### DESCRIPTION OF THE TASK:
Tally the lines below that contain the word "userSpaceOnUse", then give the tally alone.
===== RECORDS FOR THIS EXERCISE
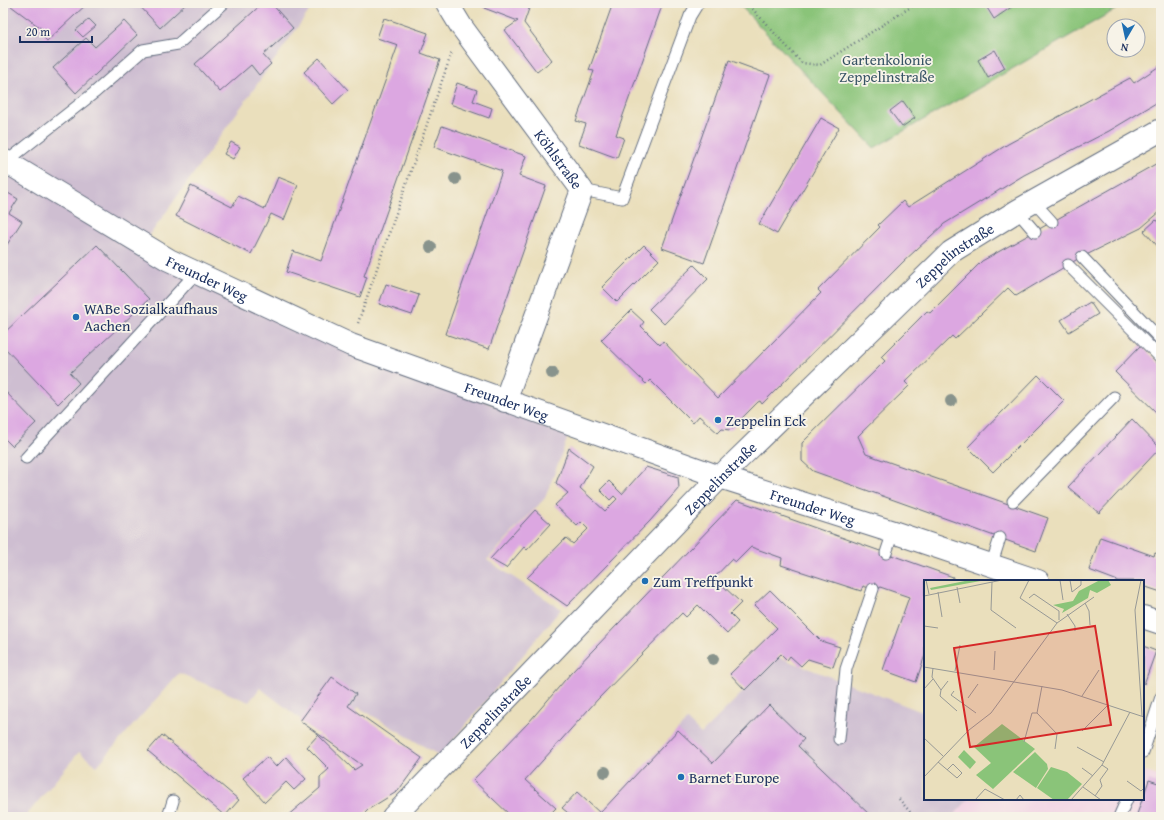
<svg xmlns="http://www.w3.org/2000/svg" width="1164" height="820" font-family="'Gentium Book Plus',serif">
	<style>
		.built { fill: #f1d0e4 }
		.industrial { fill: #cebed1 }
		.green { fill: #8ac479; stroke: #527a6c }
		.building { fill: #dca7e1 }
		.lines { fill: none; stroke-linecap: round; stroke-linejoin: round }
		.lane-casing { stroke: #636d7f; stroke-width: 13 }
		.street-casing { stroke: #636d7f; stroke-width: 24 }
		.path { stroke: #636d7f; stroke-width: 2.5; stroke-dasharray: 1 3; stroke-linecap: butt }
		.lane { stroke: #fff; stroke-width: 11 }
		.street { stroke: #fff; stroke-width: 22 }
		.tree { fill: #88938c }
		.poi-dot { fill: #1f6fb2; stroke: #f7f3e8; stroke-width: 1.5 }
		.labels { text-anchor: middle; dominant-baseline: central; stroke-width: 3.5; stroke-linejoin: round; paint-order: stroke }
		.park-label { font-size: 15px; fill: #375465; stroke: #f7f3e8 }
		.street-label { font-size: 15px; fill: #1b2f5e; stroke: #f7f3e8 }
		.poi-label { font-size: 15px; fill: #1b2f5e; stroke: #f7f3e8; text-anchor: start }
		.inset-road { fill: none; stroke: #979996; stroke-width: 1 }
		.view { fill: #d62828; fill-opacity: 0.15; stroke: #d62828; stroke-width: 2 }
		.inset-edge { fill: none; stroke: #1b2f5e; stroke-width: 2 }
	</style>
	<rect width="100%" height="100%" fill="#f7f3e8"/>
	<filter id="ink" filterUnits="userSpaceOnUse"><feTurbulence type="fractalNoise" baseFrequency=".025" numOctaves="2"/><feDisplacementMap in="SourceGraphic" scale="8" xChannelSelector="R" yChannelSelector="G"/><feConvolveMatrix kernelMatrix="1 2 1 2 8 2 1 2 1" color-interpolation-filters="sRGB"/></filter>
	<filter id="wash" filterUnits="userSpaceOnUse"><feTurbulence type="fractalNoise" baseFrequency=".012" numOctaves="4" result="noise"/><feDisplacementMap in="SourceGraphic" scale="16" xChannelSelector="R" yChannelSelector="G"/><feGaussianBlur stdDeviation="0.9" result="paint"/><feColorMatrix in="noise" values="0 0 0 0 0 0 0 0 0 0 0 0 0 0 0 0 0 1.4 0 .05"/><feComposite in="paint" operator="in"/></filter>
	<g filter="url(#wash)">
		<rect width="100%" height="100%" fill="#eadfbc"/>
		<polygon class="built" points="1143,771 1161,777 1161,817 952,817 969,799 1143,799"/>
		<g class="industrial">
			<polygon points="3,3 315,3 137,253 568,437 545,498 487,560 561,609 440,756 358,707 336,746 260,688 249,702 179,673 97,766 79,752 25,817 3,817"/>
			<polygon points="778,657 925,713 925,799 969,799 952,817 597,817 687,720 701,734"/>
		</g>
		<polygon class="green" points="738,3 1127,3 874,148"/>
		<g id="blocks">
			<g class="building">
				<polygon points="7,3 88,3 47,41 43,37 46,32"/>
				<polygon points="137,3 187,3 160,28"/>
				<polygon points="263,3 271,3 293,28 263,55 271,64 259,75 251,65 220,92 195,64"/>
				<polygon points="486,3 531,3 524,23 552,60 537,72 505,30 518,21 484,8"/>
				<polygon points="613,3 663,3 616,135 624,138 617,158 579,144 586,124 576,121 594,71 589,70"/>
				<polygon points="984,3 1011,3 1013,6 994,19"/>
				<polygon points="384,18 428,33 421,53 440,60 364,276 367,277 360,297 286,272 293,251 321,261 398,45 377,38"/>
				<polygon points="89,19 96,26 83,37 76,30"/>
				<polygon points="124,21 137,35 76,93 53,68 86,38 95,47"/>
				<polygon points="995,50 1005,68 988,78 978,60"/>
				<polygon points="319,58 348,90 333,104 304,72"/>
				<polygon points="729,60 770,75 704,263 662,248"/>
				<polygon points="1161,65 1161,100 1109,131 1024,175 944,224 903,262 762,404 760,401 758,402 730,430 722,429 718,433 699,416 693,423 650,380 646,384 601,340 631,310 644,322 641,326 660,345 663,341 718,398 821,293 818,290 880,227 878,225 903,201 908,207 1008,144 1130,78 1134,83"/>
				<polygon points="457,83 477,90 473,101 492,108 489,118 450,104"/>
				<polygon points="903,101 915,118 902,127 890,111"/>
				<polygon points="821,118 839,128 777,234 759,224"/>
				<polygon points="442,126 526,156 519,176 546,186 489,349 445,334 502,171 434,147"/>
				<polygon points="231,142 240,147 233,159 224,154"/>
				<polygon points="1161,161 1161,211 1141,228 1076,260 1016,296 1008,288 955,339 952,336 905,382 909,386 858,436 866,454 1048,518 1036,551 813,471 802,461 802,443 885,361 881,357 927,311 930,313 982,261"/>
				<polygon points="278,177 298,185 284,220 271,214 251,254 176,216 191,186 232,207 238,196 265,209"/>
				<polygon points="3,190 18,199 9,213 22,221 3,251"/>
				<polygon points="1156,220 1161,226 1161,250 1144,231"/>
				<polygon points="97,245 149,299 70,373 79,383 58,404 3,346 3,334"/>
				<polygon points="644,245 659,260 617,302 602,287"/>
				<polygon points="694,265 708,279 664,324 649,309"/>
				<polygon points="386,284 419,295 412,315 379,304"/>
				<polygon points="1090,302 1098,314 1069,332 1061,320"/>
				<polygon points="1141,345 1161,365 1161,417 1115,372"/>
				<polygon points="1038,375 1064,401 993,472 968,447"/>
				<polygon points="3,389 36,423 12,446 3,437"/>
				<polygon points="1132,419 1160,448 1099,513 1068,487"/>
				<polygon points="569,448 593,466 580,488 605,511 617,499 614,496 610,500 600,490 609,481 622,494 646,467 678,477 679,488 650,521 567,606 527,578 566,538 573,544 588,529 581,522 577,526 555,505 568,493 556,483"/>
				<polygon points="737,500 953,577 952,581 925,581 925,655 916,682 883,670 909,597 880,587 878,591 863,586 861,591 781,565 782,558 751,547 736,562 732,559 711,581 716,585 719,582 741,603 730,614 738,622 727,634 698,605 686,617 682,613 598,699 525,780 556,808 547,817 512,817 473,780 529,722 571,673"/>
				<polygon points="535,510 551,524 527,550 524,547 506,568 490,559"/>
				<polygon points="1100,537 1154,556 1155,553 1161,555 1161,592 1143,586 1143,581 1118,581 1089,570"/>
				<polygon points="770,590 821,641 840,647 833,667 808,659 801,666 790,656 787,660 781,654 745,690 730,674 777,628 754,605"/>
				<polygon points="1143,646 1156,651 1144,684 1143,683"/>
				<polygon points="332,677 356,694 348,706 422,758 398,791 369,809 361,817 286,817 320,788 320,777 329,769 307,747 318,735 354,770 362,765 300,721"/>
				<polygon points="769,705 804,739 798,746 872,817 573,817 562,808 577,792 600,813 678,730 713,763"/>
				<polygon points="162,735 239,800 225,816 148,751"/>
				<polygon points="267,757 276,767 286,757 306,779 294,790 286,782 265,802 243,778"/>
				<polygon points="1149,780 1161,784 1161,817 1136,817"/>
			</g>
		</g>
	</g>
	<g filter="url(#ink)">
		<use href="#blocks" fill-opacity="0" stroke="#636d7f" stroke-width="1"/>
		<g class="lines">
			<defs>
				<g id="lane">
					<polyline points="6,162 94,93 143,50 178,44 224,3"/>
					<polyline points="582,190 622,198 690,16 698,3"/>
					<polyline points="1034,202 1052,222"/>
					<polyline points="1017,211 1035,232"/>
					<polyline points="1082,257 1161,340"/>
					<polyline points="1068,265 1161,358"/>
					<polyline points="26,458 196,273"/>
					<polyline points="1013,501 1114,397"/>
					<polyline points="886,553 893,532"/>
					<polyline points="991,566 1000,538"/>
					<polyline points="839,739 846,669 873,589"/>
					<polyline points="1143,752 1161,697"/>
					<polyline points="168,817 173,801"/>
					<polyline points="1119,817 1127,799"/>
				</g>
				<g id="street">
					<path id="s1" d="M447 3 461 26 582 190 505 401"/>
					<path id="s2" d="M3 160 169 260 351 345 720 477 893 532 1038 581"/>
					<polyline points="1143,617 1161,623"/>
					<path id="s3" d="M393 817 720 477 951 252 1017 211 1161 130"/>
				</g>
			</defs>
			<use href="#lane" class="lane-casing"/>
			<use href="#street" class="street-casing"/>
			<g class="path">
				<polyline points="747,3 802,63 820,65 917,3"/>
				<polyline points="358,323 452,52"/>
				<polyline points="899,799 910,812 910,817"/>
			</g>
			<use href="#lane" class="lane"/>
			<use href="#street" class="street"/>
		</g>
		<g class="tree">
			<circle cx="455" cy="179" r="6"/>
			<circle cx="431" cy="247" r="6"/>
			<circle cx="552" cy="373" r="6"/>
			<circle cx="951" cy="401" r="6"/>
			<circle cx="713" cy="659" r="6"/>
			<circle cx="605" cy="772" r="6"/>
		</g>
	</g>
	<g class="poi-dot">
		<circle cx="76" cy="317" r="4"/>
		<circle cx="718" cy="420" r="4"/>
		<circle cx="645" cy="581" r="4"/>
		<circle cx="681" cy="777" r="4"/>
	</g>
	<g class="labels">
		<g class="park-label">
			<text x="887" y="59">Gartenkolonie<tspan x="887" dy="17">Zeppelinstraße</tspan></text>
		</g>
		<g class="street-label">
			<text stroke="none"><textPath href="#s1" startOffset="192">Köhlstraße</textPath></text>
			<text stroke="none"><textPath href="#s3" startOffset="795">Zeppelinstraße</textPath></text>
			<text stroke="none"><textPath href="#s2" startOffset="236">Freunder Weg</textPath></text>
			<text stroke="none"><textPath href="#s2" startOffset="560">Freunder Weg</textPath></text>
			<text stroke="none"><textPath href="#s3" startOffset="471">Zeppelinstraße</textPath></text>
			<text stroke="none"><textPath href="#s2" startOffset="884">Freunder Weg</textPath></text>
			<text stroke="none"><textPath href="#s3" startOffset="147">Zeppelinstraße</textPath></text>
		</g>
		<g class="poi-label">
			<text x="84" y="308">WABe Sozialkaufhaus<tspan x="84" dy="17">Aachen</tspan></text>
			<text x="726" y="420">Zeppelin Eck</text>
			<text x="653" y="581">Zum Treffpunkt</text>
			<text x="689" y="777">Barnet Europe</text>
		</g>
	</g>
	<g transform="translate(924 580)">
		<rect width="220" height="220" fill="#eadfbc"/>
		<path d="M46 0H62L7 10 6 8ZM176 0H184L187 5 173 13 166 10 164 18 138 33 140 29 129 25 149 21 155 11ZM78 144 111 169 69 209 52 195 67 183 50 167ZM40 170 52 182 46 189 34 177ZM111 172 123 184 124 189 112 208 89 192ZM127 187 143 192 158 204 143 220H130L113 208Z" fill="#8ac479"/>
		<path class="inset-road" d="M2 0 5 14M105 0 96 18 133 43M136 0 139 20M146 0 148 12 157 5V0M217 0 211 30 218 136M68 2 67 30 92 48M33 7 36 23M14 12 18 37M0 16 78 0M105 18 110 14 135 31V40M161 23 165 31 166 45M143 34 151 46V51M0 46 14 48M0 87 138 110 220 137M9 88 8 97 17 110M70 90 71 71M31 91 36 65M24 101 17 110 16 116 33 131M118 106 113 133 133 154 131 169M0 109 9 99M30 111 27 115 52 133M158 116 175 90M44 118 54 104M158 151 183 126M0 158 19 176M100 162 108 133H113M153 167 180 182M14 182 33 198 38 193 29 184 23 190M158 188 169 196M0 197 45 150 67 133 133 43 170 17M203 201 217 211 220 208M159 207 177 220M171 216 178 206 176 200 184 189 178 185M51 220 61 209 81 220M92 220 96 215 100 220M147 220 178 185 206 132"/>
		<path class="view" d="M171 46 187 145 46 167 30 68Z"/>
		<rect width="220" height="220" class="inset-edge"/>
	</g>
	<rect width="1164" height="820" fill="none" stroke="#f7f3e8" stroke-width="16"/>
	<g transform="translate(1126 38) rotate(189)"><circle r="19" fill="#f7f3e8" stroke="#9fa5b1"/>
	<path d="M0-3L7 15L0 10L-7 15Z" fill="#1f6fb2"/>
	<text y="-6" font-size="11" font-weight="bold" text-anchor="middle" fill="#1b2f5e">N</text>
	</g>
	<path d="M20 36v6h72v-6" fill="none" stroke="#1b2f5e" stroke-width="2"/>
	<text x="26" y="36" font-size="12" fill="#1b2f5e" stroke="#f7f3e8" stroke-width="3" paint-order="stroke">20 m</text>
</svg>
==========
### ANSWER TO THE EXERCISE:
2